# Are these any good out here for "regular" speed trolling?



## GWally (May 16, 2009)

When I started rebuilding the Searay, I figured I'd be fishing a couple of years ago. Went and bought enough stuff to outfit a small tackle store. Now that it is getting closer, I need to start deciding which of the few hundred "things" I have are worth giving a shot. I have similar ones (buried somewhere) with streamlined holographic Kona type heads, metal heads with spinners, concave metal heads and bullet heads with little holes around the line hole. I'd appreciate any inputs as to what to start with. I plan to run one or 2 lines set up with trolling weights or planers for Wahoo and have some plugs that look like pics I've seen being used and some skirts too. I'm looking for stuff that maybe a hungry dolphin, might like. Would anything like this work for Cobia? Also, I have a couple of decent sized planers (never liked them years ago, did better with wire and a heavy trolling sinker for a "meat" rod). Are planers any good for Wahoo or will you lose most of them due to the slack when the planer trips.
● ● ● ● ● ● ●
▶ [Task requirements]: Continue the forum thread on speed-trolling lures from its last sentence onward.

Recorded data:
● ● ● ● ● ● ●
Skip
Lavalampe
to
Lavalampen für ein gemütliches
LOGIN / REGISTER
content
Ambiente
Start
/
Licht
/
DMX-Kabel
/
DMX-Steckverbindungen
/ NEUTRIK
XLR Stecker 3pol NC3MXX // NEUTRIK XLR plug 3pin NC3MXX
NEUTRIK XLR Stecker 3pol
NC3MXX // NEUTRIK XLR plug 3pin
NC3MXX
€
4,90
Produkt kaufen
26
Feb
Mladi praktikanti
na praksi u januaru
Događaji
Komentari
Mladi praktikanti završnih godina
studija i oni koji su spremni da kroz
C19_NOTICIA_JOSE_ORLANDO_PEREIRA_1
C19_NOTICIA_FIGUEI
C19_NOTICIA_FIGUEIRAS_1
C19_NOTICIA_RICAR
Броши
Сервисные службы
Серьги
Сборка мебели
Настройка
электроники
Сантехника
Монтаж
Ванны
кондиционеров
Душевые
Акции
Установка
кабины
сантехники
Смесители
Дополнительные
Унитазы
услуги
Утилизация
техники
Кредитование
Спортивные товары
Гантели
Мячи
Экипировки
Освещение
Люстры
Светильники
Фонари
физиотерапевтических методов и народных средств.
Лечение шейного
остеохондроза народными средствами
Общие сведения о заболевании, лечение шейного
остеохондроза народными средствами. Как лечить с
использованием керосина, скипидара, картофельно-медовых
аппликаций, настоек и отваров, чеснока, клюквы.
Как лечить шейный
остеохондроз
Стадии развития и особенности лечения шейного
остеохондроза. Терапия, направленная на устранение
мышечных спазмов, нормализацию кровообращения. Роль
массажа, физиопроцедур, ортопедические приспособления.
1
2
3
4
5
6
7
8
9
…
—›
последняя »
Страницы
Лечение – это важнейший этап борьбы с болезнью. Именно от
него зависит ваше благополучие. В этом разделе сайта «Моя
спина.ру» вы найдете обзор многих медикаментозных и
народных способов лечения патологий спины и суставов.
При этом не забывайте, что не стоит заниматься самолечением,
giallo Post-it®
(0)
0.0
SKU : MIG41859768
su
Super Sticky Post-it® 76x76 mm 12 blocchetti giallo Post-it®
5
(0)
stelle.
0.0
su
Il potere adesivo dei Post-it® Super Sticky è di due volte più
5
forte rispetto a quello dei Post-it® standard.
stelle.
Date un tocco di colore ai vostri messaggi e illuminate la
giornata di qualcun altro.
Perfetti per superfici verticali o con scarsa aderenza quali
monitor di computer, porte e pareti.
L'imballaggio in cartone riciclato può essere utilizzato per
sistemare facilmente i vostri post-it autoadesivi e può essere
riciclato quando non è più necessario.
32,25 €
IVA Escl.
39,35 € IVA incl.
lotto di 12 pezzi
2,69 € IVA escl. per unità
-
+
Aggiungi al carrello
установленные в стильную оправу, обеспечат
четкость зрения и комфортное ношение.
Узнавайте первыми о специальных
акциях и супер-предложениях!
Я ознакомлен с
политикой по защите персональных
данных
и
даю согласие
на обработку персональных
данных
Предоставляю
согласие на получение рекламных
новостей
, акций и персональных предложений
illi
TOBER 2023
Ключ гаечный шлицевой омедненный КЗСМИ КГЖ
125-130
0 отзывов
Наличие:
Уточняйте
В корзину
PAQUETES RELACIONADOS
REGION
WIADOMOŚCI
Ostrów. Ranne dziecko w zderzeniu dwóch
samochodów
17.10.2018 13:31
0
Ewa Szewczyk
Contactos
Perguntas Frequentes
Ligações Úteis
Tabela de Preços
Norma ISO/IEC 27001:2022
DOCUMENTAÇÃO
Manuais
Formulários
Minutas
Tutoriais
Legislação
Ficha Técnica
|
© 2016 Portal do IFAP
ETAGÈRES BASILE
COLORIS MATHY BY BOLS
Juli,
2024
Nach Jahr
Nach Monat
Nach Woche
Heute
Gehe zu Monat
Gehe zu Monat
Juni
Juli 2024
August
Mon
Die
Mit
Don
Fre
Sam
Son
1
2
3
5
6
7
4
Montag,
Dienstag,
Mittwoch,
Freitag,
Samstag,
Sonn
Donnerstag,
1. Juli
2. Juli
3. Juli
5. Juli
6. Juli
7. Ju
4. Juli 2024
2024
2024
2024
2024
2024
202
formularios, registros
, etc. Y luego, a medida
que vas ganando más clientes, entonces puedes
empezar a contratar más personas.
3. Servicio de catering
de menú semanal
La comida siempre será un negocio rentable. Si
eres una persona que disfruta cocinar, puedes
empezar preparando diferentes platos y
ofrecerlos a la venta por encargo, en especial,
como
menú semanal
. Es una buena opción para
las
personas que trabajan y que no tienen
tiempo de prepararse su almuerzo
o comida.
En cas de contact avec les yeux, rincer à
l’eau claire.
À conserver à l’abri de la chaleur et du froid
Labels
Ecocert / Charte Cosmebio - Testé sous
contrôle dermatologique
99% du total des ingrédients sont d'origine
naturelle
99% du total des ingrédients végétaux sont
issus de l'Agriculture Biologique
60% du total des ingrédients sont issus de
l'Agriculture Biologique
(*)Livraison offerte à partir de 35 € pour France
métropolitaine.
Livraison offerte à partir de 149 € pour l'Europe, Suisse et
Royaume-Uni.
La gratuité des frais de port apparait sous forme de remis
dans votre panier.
● ● ● ● ● ● ●
▶ [Output]:
Thanks
I have them running from 4 or 5" up to close to 2 feet (Williamson Teasers).


----------



## billin (Oct 14, 2007)

*Lures*

Everything you have pictured will catch fish at 7 knots planners work fine for wahoo no issues with slack line. Couldn't go wrong picking up a couple of blue and white islanders and put medium ballyhoo behind them


----------



## GWally (May 16, 2009)

Thanks
I think I have a few Sea Witches (70's vintage) that look like the Islanders I've seen and some other similar things. We used them with Ballyhoo back then.
I appreciate the info on the planers. I picked up a couple heavy ones at the Flea Market and have some plugs in the mess that might work.


----------



## Downtime2 (Sep 27, 2007)

Lures......Mmmmmmmmmmmm


----------



## marmidor (Mar 15, 2008)

No they all suck. Just pm me directions to your house so I can dispose of them for you.


----------



## GWally (May 16, 2009)

I have probably a few hundred, all new and a bunch of extra braid. Be happy to sell some or at least discuss some swaps. I bought a bunch of reels too and need a couple of short med to heavy spinning Ugly Sticks or similar. Just haven't found a good place to get rid of the excess. I'd be happy to set up at the Flea Market, I think it is Navarre or Gulf Breeze when the wx is bad and not a good fishing day if there was some interest. Prices and selection will be good.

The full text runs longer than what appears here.